How to complete this task: An exact copy of every record below is what's needed here.
[Exercise materials — start]
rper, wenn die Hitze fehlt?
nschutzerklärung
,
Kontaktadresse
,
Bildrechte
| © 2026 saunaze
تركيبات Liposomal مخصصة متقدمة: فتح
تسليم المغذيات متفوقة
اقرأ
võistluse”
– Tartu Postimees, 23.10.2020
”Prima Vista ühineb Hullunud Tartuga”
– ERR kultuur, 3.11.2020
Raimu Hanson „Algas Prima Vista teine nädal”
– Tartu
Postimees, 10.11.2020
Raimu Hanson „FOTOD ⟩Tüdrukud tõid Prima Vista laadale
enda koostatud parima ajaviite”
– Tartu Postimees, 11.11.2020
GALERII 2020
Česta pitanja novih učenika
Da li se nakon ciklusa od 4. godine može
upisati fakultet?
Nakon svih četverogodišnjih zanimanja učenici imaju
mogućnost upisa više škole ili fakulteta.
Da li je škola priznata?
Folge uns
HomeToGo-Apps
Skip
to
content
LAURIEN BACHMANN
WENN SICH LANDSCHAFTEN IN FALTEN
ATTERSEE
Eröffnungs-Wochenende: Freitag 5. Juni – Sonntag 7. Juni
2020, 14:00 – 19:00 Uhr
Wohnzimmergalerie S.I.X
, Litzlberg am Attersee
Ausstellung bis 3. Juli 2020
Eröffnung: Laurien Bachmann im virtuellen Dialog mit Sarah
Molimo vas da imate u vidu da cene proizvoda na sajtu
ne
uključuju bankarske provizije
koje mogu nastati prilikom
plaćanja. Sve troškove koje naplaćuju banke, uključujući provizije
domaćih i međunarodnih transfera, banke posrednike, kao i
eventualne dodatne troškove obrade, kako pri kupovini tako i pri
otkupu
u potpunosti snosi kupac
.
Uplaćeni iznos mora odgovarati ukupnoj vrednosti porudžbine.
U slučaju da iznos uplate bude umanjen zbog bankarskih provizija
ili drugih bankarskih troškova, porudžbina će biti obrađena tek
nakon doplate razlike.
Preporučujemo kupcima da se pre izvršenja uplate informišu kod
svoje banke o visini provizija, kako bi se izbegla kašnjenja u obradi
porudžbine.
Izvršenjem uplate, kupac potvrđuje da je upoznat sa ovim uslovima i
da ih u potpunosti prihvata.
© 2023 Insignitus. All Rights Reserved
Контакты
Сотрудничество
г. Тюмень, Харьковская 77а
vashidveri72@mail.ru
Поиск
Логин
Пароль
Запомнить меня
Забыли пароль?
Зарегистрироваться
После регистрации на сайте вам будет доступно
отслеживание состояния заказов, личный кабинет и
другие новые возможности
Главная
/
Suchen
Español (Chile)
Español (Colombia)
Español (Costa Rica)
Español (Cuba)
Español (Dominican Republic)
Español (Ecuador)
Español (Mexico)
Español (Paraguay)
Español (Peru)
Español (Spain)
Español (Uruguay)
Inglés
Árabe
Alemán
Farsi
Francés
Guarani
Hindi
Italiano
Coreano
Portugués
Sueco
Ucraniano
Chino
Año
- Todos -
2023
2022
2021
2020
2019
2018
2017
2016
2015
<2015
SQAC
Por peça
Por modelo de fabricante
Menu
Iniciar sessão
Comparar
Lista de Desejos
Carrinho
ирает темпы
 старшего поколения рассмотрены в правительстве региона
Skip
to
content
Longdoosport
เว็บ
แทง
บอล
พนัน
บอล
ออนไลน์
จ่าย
[Exercise materials — finish]
Worked solution:
rper, wenn die Hitze fehlt?
nschutzerklärung
,
Kontaktadresse
,
Bildrechte
| © 2026 saunaze
تركيبات Liposomal مخصصة متقدمة: فتح
تسليم المغذيات متفوقة
اقرأ
võistluse”
– Tartu Postimees, 23.10.2020
”Prima Vista ühineb Hullunud Tartuga”
– ERR kultuur, 3.11.2020
Raimu Hanson „Algas Prima Vista teine nädal”
– Tartu
Postimees, 10.11.2020
Raimu Hanson „FOTOD ⟩Tüdrukud tõid Prima Vista laadale
enda koostatud parima ajaviite”
– Tartu Postimees, 11.11.2020
GALERII 2020
Česta pitanja novih učenika
Da li se nakon ciklusa od 4. godine može
upisati fakultet?
Nakon svih četverogodišnjih zanimanja učenici imaju
mogućnost upisa više škole ili fakulteta.
Da li je škola priznata?
Folge uns
HomeToGo-Apps
Skip
to
content
LAURIEN BACHMANN
WENN SICH LANDSCHAFTEN IN FALTEN
ATTERSEE
Eröffnungs-Wochenende: Freitag 5. Juni – Sonntag 7. Juni
2020, 14:00 – 19:00 Uhr
Wohnzimmergalerie S.I.X
, Litzlberg am Attersee
Ausstellung bis 3. Juli 2020
Eröffnung: Laurien Bachmann im virtuellen Dialog mit Sarah
Molimo vas da imate u vidu da cene proizvoda na sajtu
ne
uključuju bankarske provizije
koje mogu nastati prilikom
plaćanja. Sve troškove koje naplaćuju banke, uključujući provizije
domaćih i međunarodnih transfera, banke posrednike, kao i
eventualne dodatne troškove obrade, kako pri kupovini tako i pri
otkupu
u potpunosti snosi kupac
.
Uplaćeni iznos mora odgovarati ukupnoj vrednosti porudžbine.
U slučaju da iznos uplate bude umanjen zbog bankarskih provizija
ili drugih bankarskih troškova, porudžbina će biti obrađena tek
nakon doplate razlike.
Preporučujemo kupcima da se pre izvršenja uplate informišu kod
svoje banke o visini provizija, kako bi se izbegla kašnjenja u obradi
porudžbine.
Izvršenjem uplate, kupac potvrđuje da je upoznat sa ovim uslovima i
da ih u potpunosti prihvata.
© 2023 Insignitus. All Rights Reserved
Контакты
Сотрудничество
г. Тюмень, Харьковская 77а
vashidveri72@mail.ru
Поиск
Логин
Пароль
Запомнить меня
Забыли пароль?
Зарегистрироваться
После регистрации на сайте вам будет доступно
отслеживание состояния заказов, личный кабинет и
другие новые возможности
Главная
/
Suchen
Español (Chile)
Español (Colombia)
Español (Costa Rica)
Español (Cuba)
Español (Dominican Republic)
Español (Ecuador)
Español (Mexico)
Español (Paraguay)
Español (Peru)
Español (Spain)
Español (Uruguay)
Inglés
Árabe
Alemán
Farsi
Francés
Guarani
Hindi
Italiano
Coreano
Portugués
Sueco
Ucraniano
Chino
Año
- Todos -
2023
2022
2021
2020
2019
2018
2017
2016
2015
<2015
SQAC
Por peça
Por modelo de fabricante
Menu
Iniciar sessão
Comparar
Lista de Desejos
Carrinho
ирает темпы
 старшего поколения рассмотрены в правительстве региона
Skip
to
content
Longdoosport
เว็บ
แทง
บอล
พนัน
บอล
ออนไลน์
จ่าย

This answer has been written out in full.